C’est étrange, comme le feu dans nos mains chante la braise.

C’est étrange comme le monde s’est teinté du néant.

Hier encore il y avait comme un parfum de liesse,

Qui embaumait le cercle rapproché de nos sens.

C’est étrange comme déjà se patine l’ivresse,

D’un filtre virtuel qui a tout dérobé,

Un mur d’illusions vaines qui prétend connecter,

Et qui ravive au loin le chant de nos égos.

C’est étrange car hier encore, je me souviens.

Il brûlait dans nos yeux une larme d’espérance,

Quelque chose d’insensé qui défiait le réel,

Une course contre la montre que nous allions gagner.

C’est étrange ce combat qu’il faut sans cesse mener,

Contre les portes ouvertes vers les longs raccourcis,

Ces chemins de traverse qui nous vantent la paresse,

Comme une sœur éloignée de la contemplation.

C’est étrange, mais j’y croirai toujours,

Aux bonheurs insolites qui déchirent le jour,

Quand le matin encore je ne suis pas couché,

Et que je rêve sans fin aux couleurs opiacées.

Rituel de l’absence (III)

Fragments

Je me souviens de ce visage que je n’ai jamais croisé. La lumière du crépuscule souligne ses traits quand elle me sourit, ses mains, pareilles à des notes de piano, courent sur mon bras et éveillent mon âme.
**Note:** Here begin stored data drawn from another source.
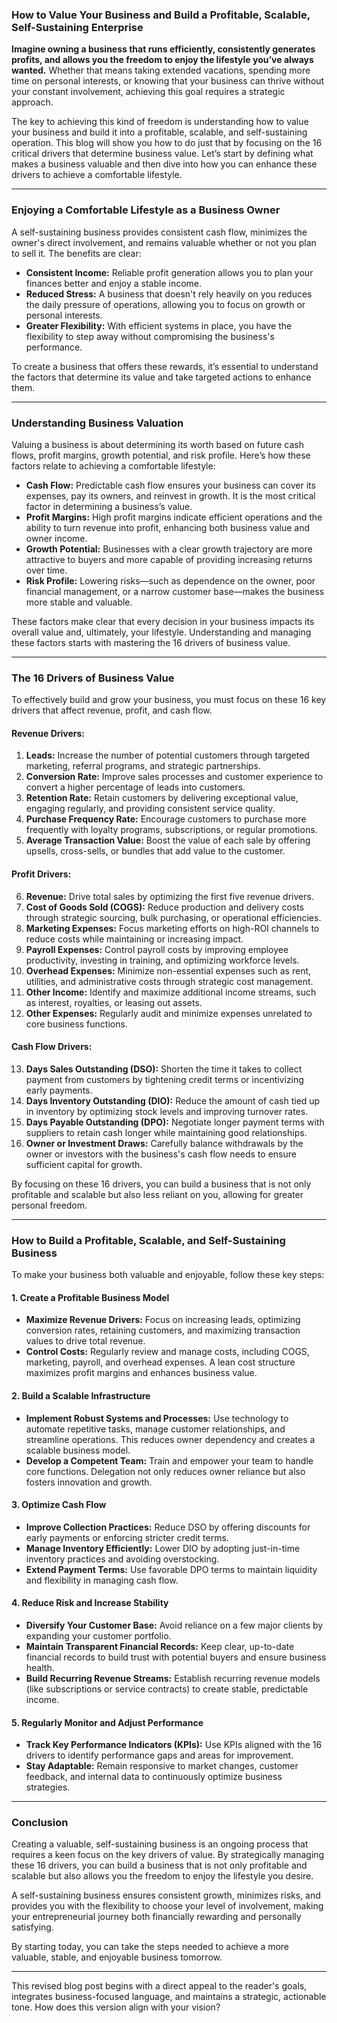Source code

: ### **How to Value Your Business and Build a Profitable, Scalable, Self-Sustaining Enterprise**

**Imagine owning a business that runs efficiently, consistently generates profits, and allows you the freedom to enjoy the lifestyle you’ve always wanted.** Whether that means taking extended vacations, spending more time on personal interests, or knowing that your business can thrive without your constant involvement, achieving this goal requires a strategic approach.

The key to achieving this kind of freedom is understanding how to value your business and build it into a profitable, scalable, and self-sustaining operation. This blog will show you how to do just that by focusing on the 16 critical drivers that determine business value. Let’s start by defining what makes a business valuable and then dive into how you can enhance these drivers to achieve a comfortable lifestyle.

---

### **Enjoying a Comfortable Lifestyle as a Business Owner**

A self-sustaining business provides consistent cash flow, minimizes the owner's direct involvement, and remains valuable whether or not you plan to sell it. The benefits are clear:
- **Consistent Income:** Reliable profit generation allows you to plan your finances better and enjoy a stable income.
- **Reduced Stress:** A business that doesn't rely heavily on you reduces the daily pressure of operations, allowing you to focus on growth or personal interests.
- **Greater Flexibility:** With efficient systems in place, you have the flexibility to step away without compromising the business's performance.

To create a business that offers these rewards, it’s essential to understand the factors that determine its value and take targeted actions to enhance them.

---

### **Understanding Business Valuation**

Valuing a business is about determining its worth based on future cash flows, profit margins, growth potential, and risk profile. Here’s how these factors relate to achieving a comfortable lifestyle:

- **Cash Flow:** Predictable cash flow ensures your business can cover its expenses, pay its owners, and reinvest in growth. It is the most critical factor in determining a business’s value.
- **Profit Margins:** High profit margins indicate efficient operations and the ability to turn revenue into profit, enhancing both business value and owner income.
- **Growth Potential:** Businesses with a clear growth trajectory are more attractive to buyers and more capable of providing increasing returns over time.
- **Risk Profile:** Lowering risks—such as dependence on the owner, poor financial management, or a narrow customer base—makes the business more stable and valuable.

These factors make clear that every decision in your business impacts its overall value and, ultimately, your lifestyle. Understanding and managing these factors starts with mastering the 16 drivers of business value.

---

### **The 16 Drivers of Business Value**

To effectively build and grow your business, you must focus on these 16 key drivers that affect revenue, profit, and cash flow.

#### **Revenue Drivers:**
1. **Leads:** Increase the number of potential customers through targeted marketing, referral programs, and strategic partnerships.
2. **Conversion Rate:** Improve sales processes and customer experience to convert a higher percentage of leads into customers.
3. **Retention Rate:** Retain customers by delivering exceptional value, engaging regularly, and providing consistent service quality.
4. **Purchase Frequency Rate:** Encourage customers to purchase more frequently with loyalty programs, subscriptions, or regular promotions.
5. **Average Transaction Value:** Boost the value of each sale by offering upsells, cross-sells, or bundles that add value to the customer.

#### **Profit Drivers:**
6. **Revenue:** Drive total sales by optimizing the first five revenue drivers.
7. **Cost of Goods Sold (COGS):** Reduce production and delivery costs through strategic sourcing, bulk purchasing, or operational efficiencies.
8. **Marketing Expenses:** Focus marketing efforts on high-ROI channels to reduce costs while maintaining or increasing impact.
9. **Payroll Expenses:** Control payroll costs by improving employee productivity, investing in training, and optimizing workforce levels.
10. **Overhead Expenses:** Minimize non-essential expenses such as rent, utilities, and administrative costs through strategic cost management.
11. **Other Income:** Identify and maximize additional income streams, such as interest, royalties, or leasing out assets.
12. **Other Expenses:** Regularly audit and minimize expenses unrelated to core business functions.

#### **Cash Flow Drivers:**
13. **Days Sales Outstanding (DSO):** Shorten the time it takes to collect payment from customers by tightening credit terms or incentivizing early payments.
14. **Days Inventory Outstanding (DIO):** Reduce the amount of cash tied up in inventory by optimizing stock levels and improving turnover rates.
15. **Days Payable Outstanding (DPO):** Negotiate longer payment terms with suppliers to retain cash longer while maintaining good relationships.
16. **Owner or Investment Draws:** Carefully balance withdrawals by the owner or investors with the business's cash flow needs to ensure sufficient capital for growth.

By focusing on these 16 drivers, you can build a business that is not only profitable and scalable but also less reliant on you, allowing for greater personal freedom.

---

### **How to Build a Profitable, Scalable, and Self-Sustaining Business**

To make your business both valuable and enjoyable, follow these key steps:

#### **1. Create a Profitable Business Model**

- **Maximize Revenue Drivers:** Focus on increasing leads, optimizing conversion rates, retaining customers, and maximizing transaction values to drive total revenue.
- **Control Costs:** Regularly review and manage costs, including COGS, marketing, payroll, and overhead expenses. A lean cost structure maximizes profit margins and enhances business value.

#### **2. Build a Scalable Infrastructure**

- **Implement Robust Systems and Processes:** Use technology to automate repetitive tasks, manage customer relationships, and streamline operations. This reduces owner dependency and creates a scalable business model.
- **Develop a Competent Team:** Train and empower your team to handle core functions. Delegation not only reduces owner reliance but also fosters innovation and growth.

#### **3. Optimize Cash Flow**

- **Improve Collection Practices:** Reduce DSO by offering discounts for early payments or enforcing stricter credit terms.
- **Manage Inventory Efficiently:** Lower DIO by adopting just-in-time inventory practices and avoiding overstocking.
- **Extend Payment Terms:** Use favorable DPO terms to maintain liquidity and flexibility in managing cash flow.

#### **4. Reduce Risk and Increase Stability**

- **Diversify Your Customer Base:** Avoid reliance on a few major clients by expanding your customer portfolio.
- **Maintain Transparent Financial Records:** Keep clear, up-to-date financial records to build trust with potential buyers and ensure business health.
- **Build Recurring Revenue Streams:** Establish recurring revenue models (like subscriptions or service contracts) to create stable, predictable income.

#### **5. Regularly Monitor and Adjust Performance**

- **Track Key Performance Indicators (KPIs):** Use KPIs aligned with the 16 drivers to identify performance gaps and areas for improvement.
- **Stay Adaptable:** Remain responsive to market changes, customer feedback, and internal data to continuously optimize business strategies.

---

### **Conclusion**

Creating a valuable, self-sustaining business is an ongoing process that requires a keen focus on the key drivers of value. By strategically managing these 16 drivers, you can build a business that is not only profitable and scalable but also allows you the freedom to enjoy the lifestyle you desire.

A self-sustaining business ensures consistent growth, minimizes risks, and provides you with the flexibility to choose your level of involvement, making your entrepreneurial journey both financially rewarding and personally satisfying.

By starting today, you can take the steps needed to achieve a more valuable, stable, and enjoyable business tomorrow.

---

This revised blog post begins with a direct appeal to the reader's goals, integrates business-focused language, and maintains a strategic, actionable tone. How does this version align with your vision?
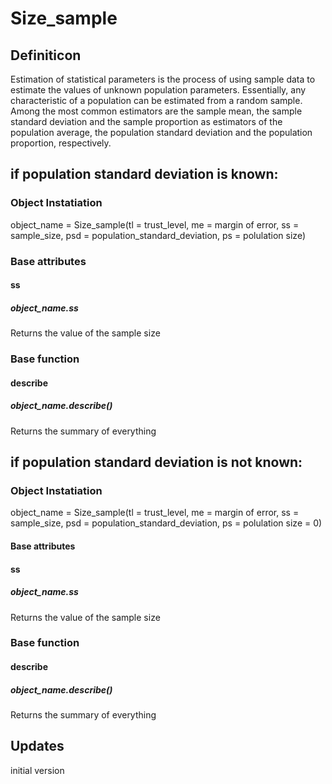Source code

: # Size_sample

## Definiticon
Estimation of statistical parameters is the process of using sample data to estimate the values of unknown population parameters. Essentially, any
characteristic of a population can be estimated from a random sample.
Among the most common estimators are the sample mean, the sample standard deviation and the sample proportion as estimators of the population average, the population standard deviation and the population proportion, respectively.

## if population standard deviation is known:
### Object Instatiation
object_name = Size_sample(tl = trust_level,
						 me = margin of error,
						 ss = sample_size,
						 psd = population_standard_deviation,
						 ps = polulation size)

### Base attributes

#### ss
##### object_name.ss
Returns the value of the sample size

### Base function

#### describe
##### object_name.describe()
Returns the summary of everything

## if population standard deviation is not known:
### Object Instatiation
object_name = Size_sample(tl = trust_level,
						 me = margin of error,
						 ss = sample_size,
						 psd = population_standard_deviation,
						 ps = polulation size = 0)

#### Base attributes

#### ss
##### object_name.ss
Returns the value of the sample size

### Base function

#### describe
##### object_name.describe()
Returns the summary of everything


## Updates
initial version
Je sens à nouveau les fibres de mon corps, quand ses pieds nus sur le sol, dressés sur leur pointe, déplacent d’un mouvement précis et singulier, les lèvres du miracle qui scellent notre rencontre.

C’est un visage lointain et familier, comme une fresque d’un ancien monde ou d’une vie antérieure. C’est un sourire qui déchire le temps et l’espace et se grave dans ma mémoire, comme l’improbable fulgurance des amours fictionnels.